My program calls function 183 (getcwd) of interrupt 80h which copies an absolute pathname of the current working directory to the memory location pointed to by buff, which is of length 4096. Returned absolute pathname length is usually less than 4096 bytes so i want to get its true length. How can i do that?

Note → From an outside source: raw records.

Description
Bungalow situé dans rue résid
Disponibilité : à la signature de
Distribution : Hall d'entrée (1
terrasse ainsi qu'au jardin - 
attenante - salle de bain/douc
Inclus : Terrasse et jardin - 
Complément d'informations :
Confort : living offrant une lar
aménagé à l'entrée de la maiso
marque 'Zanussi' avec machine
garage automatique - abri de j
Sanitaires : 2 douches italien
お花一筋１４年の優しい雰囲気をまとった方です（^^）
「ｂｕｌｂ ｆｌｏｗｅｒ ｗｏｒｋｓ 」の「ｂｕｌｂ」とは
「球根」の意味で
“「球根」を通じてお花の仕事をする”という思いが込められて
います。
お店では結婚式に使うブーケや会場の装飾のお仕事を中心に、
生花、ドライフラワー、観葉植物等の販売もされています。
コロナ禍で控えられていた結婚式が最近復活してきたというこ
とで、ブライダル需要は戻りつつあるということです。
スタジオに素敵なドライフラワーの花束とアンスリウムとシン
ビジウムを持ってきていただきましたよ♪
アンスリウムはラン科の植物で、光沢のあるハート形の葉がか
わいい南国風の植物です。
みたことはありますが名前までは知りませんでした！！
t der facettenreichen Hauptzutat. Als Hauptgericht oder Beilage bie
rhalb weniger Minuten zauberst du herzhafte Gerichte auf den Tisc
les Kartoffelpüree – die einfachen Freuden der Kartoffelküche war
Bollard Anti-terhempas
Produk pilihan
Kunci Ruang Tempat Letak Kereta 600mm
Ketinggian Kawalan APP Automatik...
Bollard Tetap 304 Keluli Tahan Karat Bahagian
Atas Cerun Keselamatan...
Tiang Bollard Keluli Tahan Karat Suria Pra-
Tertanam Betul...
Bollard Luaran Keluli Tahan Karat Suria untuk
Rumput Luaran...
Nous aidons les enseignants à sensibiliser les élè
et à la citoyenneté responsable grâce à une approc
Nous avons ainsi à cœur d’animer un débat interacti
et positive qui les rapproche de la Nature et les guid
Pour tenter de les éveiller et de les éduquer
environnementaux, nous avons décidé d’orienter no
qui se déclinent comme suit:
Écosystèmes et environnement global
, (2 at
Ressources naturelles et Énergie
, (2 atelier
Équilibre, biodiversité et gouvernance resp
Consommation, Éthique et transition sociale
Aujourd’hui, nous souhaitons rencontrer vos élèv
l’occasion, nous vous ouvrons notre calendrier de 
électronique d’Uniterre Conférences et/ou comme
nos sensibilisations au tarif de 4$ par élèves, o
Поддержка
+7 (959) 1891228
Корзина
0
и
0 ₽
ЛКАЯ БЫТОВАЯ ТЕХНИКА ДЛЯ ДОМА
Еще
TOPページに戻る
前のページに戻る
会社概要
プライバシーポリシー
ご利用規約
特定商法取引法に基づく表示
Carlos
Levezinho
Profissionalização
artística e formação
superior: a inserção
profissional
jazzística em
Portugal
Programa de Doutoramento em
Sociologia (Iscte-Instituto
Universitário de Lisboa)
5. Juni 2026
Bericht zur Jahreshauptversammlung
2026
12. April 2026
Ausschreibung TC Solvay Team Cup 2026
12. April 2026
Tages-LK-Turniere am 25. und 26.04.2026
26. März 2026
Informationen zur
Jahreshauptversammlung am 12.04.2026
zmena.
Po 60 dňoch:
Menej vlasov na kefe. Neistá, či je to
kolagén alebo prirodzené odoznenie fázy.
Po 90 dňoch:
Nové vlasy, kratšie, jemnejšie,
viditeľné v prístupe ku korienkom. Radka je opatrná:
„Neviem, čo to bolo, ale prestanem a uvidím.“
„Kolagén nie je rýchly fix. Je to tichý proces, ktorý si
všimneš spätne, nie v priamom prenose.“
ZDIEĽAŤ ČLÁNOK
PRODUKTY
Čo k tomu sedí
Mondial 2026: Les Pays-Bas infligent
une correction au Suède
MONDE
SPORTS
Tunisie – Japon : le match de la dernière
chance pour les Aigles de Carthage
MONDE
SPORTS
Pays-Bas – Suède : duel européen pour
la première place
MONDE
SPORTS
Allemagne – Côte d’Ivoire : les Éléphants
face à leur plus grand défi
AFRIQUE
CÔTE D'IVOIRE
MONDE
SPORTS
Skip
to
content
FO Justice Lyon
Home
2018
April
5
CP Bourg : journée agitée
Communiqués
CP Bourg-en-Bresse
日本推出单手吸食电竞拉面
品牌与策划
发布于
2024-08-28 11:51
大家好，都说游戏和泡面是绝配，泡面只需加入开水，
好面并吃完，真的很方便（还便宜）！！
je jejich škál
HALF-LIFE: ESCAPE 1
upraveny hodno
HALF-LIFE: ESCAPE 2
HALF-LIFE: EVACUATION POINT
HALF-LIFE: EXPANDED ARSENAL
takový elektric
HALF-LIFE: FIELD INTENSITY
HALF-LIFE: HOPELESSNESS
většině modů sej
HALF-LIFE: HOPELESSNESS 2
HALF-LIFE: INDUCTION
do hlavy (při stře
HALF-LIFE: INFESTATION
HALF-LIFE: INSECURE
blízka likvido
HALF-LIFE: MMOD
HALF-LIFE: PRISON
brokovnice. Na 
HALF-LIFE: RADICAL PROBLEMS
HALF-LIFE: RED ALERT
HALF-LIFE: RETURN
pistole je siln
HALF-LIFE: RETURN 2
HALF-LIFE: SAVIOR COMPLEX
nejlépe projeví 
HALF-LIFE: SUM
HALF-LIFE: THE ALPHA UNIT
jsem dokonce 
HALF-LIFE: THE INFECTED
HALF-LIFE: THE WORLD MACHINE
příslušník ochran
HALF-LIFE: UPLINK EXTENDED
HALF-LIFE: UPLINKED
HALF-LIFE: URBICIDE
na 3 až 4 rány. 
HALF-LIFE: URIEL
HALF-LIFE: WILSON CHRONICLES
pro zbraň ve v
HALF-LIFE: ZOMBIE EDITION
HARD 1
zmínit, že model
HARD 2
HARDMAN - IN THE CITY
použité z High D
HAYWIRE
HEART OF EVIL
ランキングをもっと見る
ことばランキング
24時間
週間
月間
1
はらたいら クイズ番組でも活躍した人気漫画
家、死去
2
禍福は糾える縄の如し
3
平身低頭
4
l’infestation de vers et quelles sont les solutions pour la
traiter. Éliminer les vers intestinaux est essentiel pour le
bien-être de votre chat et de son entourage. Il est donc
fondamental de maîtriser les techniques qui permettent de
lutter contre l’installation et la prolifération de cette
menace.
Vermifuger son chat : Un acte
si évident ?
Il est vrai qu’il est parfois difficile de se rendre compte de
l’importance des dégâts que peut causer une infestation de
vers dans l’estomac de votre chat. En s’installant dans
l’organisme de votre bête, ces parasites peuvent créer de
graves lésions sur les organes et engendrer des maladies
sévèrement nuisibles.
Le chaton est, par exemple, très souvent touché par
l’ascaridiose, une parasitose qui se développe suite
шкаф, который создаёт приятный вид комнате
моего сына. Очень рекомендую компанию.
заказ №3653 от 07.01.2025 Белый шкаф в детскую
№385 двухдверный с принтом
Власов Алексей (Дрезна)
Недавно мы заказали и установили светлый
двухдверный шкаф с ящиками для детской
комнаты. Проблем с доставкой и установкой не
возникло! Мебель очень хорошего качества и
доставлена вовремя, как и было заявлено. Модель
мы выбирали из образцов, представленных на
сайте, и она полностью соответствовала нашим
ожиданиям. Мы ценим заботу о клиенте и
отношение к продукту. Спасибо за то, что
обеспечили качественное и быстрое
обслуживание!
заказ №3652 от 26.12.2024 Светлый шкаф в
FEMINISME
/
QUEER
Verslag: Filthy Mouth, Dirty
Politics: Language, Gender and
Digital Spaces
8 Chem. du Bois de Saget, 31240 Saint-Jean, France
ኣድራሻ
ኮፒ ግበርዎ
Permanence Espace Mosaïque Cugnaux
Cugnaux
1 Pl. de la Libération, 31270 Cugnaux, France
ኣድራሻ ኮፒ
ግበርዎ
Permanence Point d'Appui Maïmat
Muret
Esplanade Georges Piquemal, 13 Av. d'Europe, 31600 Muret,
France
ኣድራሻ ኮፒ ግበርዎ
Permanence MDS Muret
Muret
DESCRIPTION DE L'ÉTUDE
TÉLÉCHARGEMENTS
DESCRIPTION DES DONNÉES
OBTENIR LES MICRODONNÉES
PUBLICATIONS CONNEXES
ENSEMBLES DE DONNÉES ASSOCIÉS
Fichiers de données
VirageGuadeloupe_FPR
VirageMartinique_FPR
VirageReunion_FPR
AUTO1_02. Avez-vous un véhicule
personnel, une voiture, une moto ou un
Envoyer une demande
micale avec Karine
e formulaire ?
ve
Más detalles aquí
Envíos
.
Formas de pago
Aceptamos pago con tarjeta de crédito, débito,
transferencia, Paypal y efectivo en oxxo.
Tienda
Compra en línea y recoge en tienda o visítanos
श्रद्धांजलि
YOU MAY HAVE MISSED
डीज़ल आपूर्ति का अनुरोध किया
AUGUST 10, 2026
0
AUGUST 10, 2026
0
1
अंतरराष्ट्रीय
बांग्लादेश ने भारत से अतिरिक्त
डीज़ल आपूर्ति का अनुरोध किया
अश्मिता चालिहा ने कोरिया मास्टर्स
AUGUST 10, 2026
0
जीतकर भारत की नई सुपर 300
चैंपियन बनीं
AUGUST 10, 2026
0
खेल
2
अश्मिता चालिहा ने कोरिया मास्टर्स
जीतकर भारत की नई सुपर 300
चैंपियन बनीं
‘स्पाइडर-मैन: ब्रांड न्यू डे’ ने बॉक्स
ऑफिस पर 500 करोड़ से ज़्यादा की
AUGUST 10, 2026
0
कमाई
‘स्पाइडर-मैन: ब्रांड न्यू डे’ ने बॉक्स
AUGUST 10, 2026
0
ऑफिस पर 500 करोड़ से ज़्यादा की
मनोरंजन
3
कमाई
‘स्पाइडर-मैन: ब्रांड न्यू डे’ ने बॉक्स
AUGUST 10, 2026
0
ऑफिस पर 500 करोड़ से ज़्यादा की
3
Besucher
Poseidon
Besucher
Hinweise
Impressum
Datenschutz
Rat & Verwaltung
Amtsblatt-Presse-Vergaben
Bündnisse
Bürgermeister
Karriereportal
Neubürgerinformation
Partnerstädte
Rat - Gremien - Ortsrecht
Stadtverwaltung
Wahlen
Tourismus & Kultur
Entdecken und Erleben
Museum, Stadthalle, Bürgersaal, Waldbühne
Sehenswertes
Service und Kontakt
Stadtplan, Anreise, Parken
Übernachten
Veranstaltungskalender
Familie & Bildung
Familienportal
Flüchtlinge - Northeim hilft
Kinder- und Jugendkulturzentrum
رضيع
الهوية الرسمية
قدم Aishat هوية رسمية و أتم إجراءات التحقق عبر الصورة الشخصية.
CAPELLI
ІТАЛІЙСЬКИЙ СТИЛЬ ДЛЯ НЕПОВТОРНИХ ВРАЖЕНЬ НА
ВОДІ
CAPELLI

%define LF 0Ah ; Line feed ASCII code.
%define STDOUT_FILENO 1 ; Standard output stream.
%define SYS_exit 1
%define SYS_write 4
%define SYS_getcwd 183
SECTION .bss
buff resb 4096
SECTION .text
global _start
_start:
mov eax, SYS_getcwd ; getcwd
mov ebx, buff
mov ecx, 4096
int 80h
mov eax, SYS_write ; print result to stdout
mov ebx, STDOUT_FILENO
mov ecx, buff
mov edx, 4096
int 80h
mov eax, SYS_exit ; exit
mov ebx, 0
int 80h
I add code to find length of null terminated string to my program as following and it works:
%define LF 0Ah ; Line feed ASCII code.
%define STDOUT_FILENO 1 ; Standard output stream.
%define SYS_exit 1
%define SYS_write 4
%define SYS_getcwd 183
SECTION .data
mesg1 db "Can't not find string length.",LF
mesg1_l db $-mesg1
SECTION .bss
buff resb 4096
SECTION .text
global _start
_start:
mov eax, SYS_getcwd ; getcwd
mov ebx, buff
mov ecx, 4096
int 80h
mov al, 0 ; find string length with scasb
mov edi, buff
cld
repne scasb
jne error1
sub ecx, 4096
neg ecx
mov edx,ecx
print: mov byte [buff + ecx],LF
mov byte [buff + ecx + 1], 0
inc edx
mov eax, SYS_write ; print result to stdout
mov ebx, STDOUT_FILENO
mov ecx, buff
int 80h
jmp exit
error1: mov eax, SYS_write
mov ebx, STDOUT_FILENO
mov ecx, error1
mov edx, mesg1_l
int 80h
exit: mov eax, SYS_exit ; exit
mov ebx, 0
int 80h
Q: How do I find the length of a string (e.g. the string returned by “getcwd()”)?
A: The same way the standard library function “strlen()” would do it: parse the string until you find a ‘\0’ delimiter, then return that position as the string length.
PS:
I’d strongly urge you to consider using Gnu Assembler “gas” instead of “nasm”. As soon as you start playing with assemblers other than x86, the “bass-ackwards” Intel syntax gets really annoying.